The three female band members were each sentenced to two years in prison for hooliganism driven by religious hatred and offending religious believers.

The trio were arrested in March after an unauthorised performance in Moscow's main cathedral calling for the Virgin Mary to protect Russia against leader Vladimir Putin.

Three windows at the London embassy were smashed and a railing damaged on Thursday night before the verdicts were reached. On Friday, the band's supporters expressed their outrage outside the building.

Tommy Anarchic, 26, lead singer for London-based electro-punk band Without My Medicine, said: "This is bo****ks really.

"All they did was annoy the right-wing church in Russia, which is a big power in that part of the world. If they did the same performance at a nightclub, they would have been fine. I think the Russian authorities could have let this slide. Now they have the world covering this."

Sir Paul McCartney, Bjork, Sting and Madonna have publicly supported the punk provocateurs. Sir Paul wrote to the women telling them to "stay strong" and that he would do everything in his power to help them. As well as London and Dublin, supporters also took to the streets of Paris, Kiev, Berlin and Sofia.

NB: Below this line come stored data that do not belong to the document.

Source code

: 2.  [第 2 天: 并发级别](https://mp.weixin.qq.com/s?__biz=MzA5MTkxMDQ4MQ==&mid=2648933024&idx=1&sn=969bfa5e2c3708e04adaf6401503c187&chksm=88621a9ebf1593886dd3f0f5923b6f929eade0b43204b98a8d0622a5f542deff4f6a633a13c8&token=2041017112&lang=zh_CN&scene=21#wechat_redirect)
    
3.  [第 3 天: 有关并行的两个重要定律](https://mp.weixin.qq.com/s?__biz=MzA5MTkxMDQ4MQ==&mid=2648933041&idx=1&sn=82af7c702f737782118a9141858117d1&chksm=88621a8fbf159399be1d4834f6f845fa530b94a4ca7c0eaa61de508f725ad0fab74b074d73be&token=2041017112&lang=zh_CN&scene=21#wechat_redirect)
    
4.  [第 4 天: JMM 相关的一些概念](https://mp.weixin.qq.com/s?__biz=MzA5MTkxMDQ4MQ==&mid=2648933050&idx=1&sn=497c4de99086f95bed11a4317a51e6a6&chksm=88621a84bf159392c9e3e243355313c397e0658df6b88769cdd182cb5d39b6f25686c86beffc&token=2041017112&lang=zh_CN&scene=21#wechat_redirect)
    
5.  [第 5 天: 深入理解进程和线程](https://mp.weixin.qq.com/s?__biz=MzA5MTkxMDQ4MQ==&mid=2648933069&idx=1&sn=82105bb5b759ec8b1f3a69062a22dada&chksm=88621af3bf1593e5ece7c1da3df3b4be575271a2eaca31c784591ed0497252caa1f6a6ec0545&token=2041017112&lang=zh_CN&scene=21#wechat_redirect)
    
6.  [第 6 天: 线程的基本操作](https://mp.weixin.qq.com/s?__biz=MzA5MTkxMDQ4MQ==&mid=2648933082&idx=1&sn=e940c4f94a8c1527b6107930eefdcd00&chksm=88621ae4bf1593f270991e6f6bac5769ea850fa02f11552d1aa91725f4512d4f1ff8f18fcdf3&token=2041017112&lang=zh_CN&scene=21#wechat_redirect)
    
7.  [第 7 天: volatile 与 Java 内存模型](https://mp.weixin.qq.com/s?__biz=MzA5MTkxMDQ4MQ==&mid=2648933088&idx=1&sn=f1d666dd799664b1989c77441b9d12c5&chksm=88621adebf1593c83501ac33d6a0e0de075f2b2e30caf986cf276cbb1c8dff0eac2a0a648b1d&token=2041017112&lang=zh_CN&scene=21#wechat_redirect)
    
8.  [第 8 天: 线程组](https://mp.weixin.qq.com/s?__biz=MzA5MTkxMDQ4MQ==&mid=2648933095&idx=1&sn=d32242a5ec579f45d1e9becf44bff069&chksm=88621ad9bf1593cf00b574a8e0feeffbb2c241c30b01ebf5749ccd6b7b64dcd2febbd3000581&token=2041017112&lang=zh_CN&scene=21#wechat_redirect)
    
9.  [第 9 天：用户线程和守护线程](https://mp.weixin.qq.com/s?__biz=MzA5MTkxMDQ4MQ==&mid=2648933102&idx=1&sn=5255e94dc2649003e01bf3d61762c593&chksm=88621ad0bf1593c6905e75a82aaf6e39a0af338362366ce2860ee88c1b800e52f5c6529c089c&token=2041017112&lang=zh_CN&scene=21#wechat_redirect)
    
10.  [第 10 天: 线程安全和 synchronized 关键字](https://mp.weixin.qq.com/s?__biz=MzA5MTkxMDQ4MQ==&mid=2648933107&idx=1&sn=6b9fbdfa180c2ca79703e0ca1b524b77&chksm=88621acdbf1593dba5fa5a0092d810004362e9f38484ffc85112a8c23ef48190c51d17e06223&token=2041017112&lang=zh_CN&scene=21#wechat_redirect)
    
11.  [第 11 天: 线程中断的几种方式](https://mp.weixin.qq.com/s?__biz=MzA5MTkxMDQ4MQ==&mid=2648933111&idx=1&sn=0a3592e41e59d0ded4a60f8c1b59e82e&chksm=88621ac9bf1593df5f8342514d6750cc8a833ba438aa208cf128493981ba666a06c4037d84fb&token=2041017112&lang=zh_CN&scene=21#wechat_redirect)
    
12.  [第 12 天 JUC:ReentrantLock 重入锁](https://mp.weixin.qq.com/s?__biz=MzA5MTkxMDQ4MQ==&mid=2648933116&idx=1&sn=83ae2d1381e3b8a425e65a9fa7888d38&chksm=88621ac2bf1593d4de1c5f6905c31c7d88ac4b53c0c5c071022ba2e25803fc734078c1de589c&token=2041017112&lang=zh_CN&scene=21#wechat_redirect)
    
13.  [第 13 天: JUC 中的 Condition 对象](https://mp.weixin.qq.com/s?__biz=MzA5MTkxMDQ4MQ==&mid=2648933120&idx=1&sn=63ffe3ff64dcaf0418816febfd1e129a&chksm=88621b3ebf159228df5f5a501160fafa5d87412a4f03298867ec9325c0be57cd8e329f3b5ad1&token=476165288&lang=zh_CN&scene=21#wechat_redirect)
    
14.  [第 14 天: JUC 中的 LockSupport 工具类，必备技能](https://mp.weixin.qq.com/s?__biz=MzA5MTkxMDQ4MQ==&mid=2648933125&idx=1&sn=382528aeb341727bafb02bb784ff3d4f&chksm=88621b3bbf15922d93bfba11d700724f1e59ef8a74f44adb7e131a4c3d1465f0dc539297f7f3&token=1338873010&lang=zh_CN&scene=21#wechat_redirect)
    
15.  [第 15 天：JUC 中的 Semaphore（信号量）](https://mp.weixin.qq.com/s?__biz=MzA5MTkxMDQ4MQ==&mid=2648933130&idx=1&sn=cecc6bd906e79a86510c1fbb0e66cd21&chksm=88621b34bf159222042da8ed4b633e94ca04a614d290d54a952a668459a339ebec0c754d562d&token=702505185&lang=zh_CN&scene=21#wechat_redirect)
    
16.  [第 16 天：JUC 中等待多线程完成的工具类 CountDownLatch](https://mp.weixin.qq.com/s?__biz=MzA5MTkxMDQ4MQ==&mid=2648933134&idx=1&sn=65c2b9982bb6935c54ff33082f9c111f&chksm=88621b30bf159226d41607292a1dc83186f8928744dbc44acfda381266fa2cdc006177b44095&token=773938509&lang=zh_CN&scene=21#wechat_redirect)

An illustrator who only gave her name as Tatiana, 28, and moved to the UK from Moscow last year, said: "People are so brainwashed in Russia that any act of creative expression gets a load of over-reaction from the government.

"But even though I feel they (Pussy Riot) did something wrong, the government's reaction of imprisoning them seems over the top. They are being punished like criminals for something so trivial."